The man looked up, took in Rene’s stature, but showed no surprise. He had dark pouches under his eyes and a sallow complexion. His pursed mouth gave him a harried look.

“Tiens! I’ve done all I can with this,” the man said, setting down a mustard-colored chamois cloth. “I’m Mathieu Cavour. How may I help you?” he asked Rene, picking up several cracked Sevres porcelain drawer knobs, and slipping them into his pocket. “My showroom’s in the front, off the other courtyard, if you’d like to see our finished work.”

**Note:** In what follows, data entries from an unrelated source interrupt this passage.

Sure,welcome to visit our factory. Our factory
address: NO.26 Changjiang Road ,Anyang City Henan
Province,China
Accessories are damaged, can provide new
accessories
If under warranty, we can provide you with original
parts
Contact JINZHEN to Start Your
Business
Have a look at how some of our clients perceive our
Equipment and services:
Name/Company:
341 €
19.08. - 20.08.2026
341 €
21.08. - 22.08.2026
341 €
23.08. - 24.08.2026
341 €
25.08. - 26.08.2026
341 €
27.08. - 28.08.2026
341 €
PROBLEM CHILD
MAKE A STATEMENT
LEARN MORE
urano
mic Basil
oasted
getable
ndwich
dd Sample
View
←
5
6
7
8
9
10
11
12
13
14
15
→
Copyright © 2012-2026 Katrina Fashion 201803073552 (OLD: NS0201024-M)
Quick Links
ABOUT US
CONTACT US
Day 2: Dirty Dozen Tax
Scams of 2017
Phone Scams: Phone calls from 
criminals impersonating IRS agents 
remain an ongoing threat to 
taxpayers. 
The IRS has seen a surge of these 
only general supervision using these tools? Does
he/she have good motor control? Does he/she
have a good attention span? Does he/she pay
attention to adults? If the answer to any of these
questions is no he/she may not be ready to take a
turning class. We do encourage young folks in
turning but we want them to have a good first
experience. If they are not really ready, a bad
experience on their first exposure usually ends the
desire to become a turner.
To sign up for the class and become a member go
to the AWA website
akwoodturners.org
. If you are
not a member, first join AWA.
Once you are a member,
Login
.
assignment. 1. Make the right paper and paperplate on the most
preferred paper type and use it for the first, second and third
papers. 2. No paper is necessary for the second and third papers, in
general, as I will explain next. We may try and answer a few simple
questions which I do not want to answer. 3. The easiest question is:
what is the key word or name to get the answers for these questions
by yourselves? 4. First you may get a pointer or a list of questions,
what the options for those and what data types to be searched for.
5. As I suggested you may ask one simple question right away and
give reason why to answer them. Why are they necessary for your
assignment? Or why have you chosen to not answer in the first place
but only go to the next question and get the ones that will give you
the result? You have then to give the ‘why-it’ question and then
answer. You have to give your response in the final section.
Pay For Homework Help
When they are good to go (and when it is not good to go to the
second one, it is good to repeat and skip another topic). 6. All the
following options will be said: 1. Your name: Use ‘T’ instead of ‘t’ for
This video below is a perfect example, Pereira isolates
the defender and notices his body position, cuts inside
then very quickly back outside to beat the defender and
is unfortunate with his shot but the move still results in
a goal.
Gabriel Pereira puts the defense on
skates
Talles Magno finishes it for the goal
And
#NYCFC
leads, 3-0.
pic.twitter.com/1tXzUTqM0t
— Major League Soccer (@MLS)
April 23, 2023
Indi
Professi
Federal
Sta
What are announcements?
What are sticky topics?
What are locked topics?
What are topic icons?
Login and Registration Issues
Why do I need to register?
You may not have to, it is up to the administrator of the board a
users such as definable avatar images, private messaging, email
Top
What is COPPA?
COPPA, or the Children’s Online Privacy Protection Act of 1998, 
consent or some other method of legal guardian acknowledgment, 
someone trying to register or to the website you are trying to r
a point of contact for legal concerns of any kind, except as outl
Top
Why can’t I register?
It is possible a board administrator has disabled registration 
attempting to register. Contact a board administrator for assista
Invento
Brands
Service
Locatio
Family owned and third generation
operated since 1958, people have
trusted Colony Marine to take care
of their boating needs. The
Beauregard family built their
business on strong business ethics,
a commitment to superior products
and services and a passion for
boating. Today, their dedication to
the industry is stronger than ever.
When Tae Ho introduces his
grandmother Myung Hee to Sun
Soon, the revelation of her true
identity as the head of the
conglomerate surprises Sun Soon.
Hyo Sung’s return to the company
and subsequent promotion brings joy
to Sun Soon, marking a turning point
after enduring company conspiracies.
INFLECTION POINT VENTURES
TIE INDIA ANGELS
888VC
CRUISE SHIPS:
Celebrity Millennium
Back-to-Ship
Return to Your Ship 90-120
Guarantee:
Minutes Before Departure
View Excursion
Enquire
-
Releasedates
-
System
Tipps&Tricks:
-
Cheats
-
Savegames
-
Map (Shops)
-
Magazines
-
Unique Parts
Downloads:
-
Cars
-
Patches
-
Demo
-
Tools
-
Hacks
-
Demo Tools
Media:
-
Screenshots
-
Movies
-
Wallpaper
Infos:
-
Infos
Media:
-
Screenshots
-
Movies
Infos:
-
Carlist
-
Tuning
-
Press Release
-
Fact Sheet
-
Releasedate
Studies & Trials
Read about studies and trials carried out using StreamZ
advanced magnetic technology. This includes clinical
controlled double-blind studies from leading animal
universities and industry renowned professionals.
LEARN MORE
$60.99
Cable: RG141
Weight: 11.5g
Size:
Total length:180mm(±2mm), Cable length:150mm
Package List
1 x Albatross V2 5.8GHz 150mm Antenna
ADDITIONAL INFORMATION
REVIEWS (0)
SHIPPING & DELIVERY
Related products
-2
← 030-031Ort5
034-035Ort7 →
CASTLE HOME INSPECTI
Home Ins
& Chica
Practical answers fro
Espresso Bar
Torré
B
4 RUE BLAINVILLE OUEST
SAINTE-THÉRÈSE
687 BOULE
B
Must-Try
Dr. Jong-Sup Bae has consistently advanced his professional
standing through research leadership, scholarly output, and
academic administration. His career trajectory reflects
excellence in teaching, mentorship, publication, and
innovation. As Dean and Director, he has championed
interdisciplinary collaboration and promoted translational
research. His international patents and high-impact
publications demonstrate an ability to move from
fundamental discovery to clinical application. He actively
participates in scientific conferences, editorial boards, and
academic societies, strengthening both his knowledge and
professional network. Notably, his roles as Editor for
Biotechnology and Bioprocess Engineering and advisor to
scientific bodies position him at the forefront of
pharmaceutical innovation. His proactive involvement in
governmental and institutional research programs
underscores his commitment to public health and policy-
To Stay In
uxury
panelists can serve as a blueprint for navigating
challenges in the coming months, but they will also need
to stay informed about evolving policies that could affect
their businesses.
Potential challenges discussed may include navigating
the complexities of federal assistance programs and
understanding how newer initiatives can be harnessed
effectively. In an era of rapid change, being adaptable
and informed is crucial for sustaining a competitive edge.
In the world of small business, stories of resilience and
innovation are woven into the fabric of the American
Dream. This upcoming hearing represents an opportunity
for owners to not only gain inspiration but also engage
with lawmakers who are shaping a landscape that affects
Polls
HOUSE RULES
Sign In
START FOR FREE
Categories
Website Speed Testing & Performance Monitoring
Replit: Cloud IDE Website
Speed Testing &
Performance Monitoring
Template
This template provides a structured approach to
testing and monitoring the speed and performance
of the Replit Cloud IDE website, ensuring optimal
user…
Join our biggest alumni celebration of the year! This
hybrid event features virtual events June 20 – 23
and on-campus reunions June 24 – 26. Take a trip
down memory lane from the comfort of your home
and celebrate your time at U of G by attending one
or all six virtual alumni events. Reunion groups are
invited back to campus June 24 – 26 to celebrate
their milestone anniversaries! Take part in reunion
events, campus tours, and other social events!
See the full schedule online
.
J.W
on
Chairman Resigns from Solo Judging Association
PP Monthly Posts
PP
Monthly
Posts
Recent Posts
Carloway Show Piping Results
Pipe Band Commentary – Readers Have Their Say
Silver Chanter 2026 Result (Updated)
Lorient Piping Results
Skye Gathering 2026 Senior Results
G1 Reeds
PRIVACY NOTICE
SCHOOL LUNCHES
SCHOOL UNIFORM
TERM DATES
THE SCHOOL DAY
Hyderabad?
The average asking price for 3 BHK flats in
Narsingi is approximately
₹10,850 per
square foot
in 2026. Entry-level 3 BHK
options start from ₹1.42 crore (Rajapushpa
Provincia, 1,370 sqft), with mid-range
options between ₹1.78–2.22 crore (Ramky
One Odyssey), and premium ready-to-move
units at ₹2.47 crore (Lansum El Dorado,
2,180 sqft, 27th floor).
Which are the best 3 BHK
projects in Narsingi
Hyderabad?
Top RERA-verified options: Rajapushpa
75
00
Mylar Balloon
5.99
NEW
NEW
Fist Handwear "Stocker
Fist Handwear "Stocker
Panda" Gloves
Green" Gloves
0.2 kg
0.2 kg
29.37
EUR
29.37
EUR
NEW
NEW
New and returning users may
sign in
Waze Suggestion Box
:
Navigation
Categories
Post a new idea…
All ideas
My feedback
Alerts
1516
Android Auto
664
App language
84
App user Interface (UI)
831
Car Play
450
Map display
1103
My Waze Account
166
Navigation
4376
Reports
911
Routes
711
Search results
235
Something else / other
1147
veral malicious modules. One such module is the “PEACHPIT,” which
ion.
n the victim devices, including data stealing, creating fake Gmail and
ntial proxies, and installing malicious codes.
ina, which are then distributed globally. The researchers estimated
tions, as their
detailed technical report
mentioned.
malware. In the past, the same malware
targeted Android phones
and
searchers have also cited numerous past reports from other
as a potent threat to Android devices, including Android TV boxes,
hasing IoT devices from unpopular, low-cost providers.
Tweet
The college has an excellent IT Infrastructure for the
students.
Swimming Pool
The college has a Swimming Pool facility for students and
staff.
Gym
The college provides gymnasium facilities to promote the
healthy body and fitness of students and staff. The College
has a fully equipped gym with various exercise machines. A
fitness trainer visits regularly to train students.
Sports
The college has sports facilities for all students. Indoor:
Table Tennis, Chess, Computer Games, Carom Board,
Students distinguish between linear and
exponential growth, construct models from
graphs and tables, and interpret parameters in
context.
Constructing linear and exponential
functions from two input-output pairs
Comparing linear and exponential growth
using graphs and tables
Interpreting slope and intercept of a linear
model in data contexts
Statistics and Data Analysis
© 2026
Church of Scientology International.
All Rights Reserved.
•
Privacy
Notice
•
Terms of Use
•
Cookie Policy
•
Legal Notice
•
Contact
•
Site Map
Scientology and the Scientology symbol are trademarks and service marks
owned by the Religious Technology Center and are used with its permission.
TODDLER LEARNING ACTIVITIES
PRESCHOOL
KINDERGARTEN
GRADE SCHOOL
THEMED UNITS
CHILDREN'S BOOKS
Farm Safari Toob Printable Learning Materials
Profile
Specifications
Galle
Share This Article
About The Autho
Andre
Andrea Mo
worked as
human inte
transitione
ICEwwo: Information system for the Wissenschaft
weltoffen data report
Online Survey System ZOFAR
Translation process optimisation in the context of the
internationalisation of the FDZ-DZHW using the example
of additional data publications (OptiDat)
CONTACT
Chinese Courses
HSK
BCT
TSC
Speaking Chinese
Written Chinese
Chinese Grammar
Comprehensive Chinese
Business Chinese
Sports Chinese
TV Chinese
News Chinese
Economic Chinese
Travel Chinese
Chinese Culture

Should he show him the detective badge, the one Aimee left in the drawer, that he’d slipped in his pocket?

“Monsieur Cavour,” he said, flashing the badge. “A woman, my friend, was attacked outside your shop last night. Were you here?”

Rene thought Cavour cringed. But maybe it was just his silhouette shifting under the skylight as Rene looked up.

“Attacked . . . here?”

“I found her outside in the passage,” Rene said. “Did you see or hear anything unusual?”

“I live above the shop. I have trouble sleeping,” Cavour said. “Music helps me. I wouldn’t have heard anything outside.”

“So your light was on?”

Cavour’s brow creased. “Is this woman, your friend, all right?”

Why didn’t Cavour answer his questions?

“The attack was so vicious it blinded her,” said Rene.

Je regrette . . .” he said.

Rene saw sadness in Cavour’s eyes.

“Do you remember if you had your light on?” he asked again.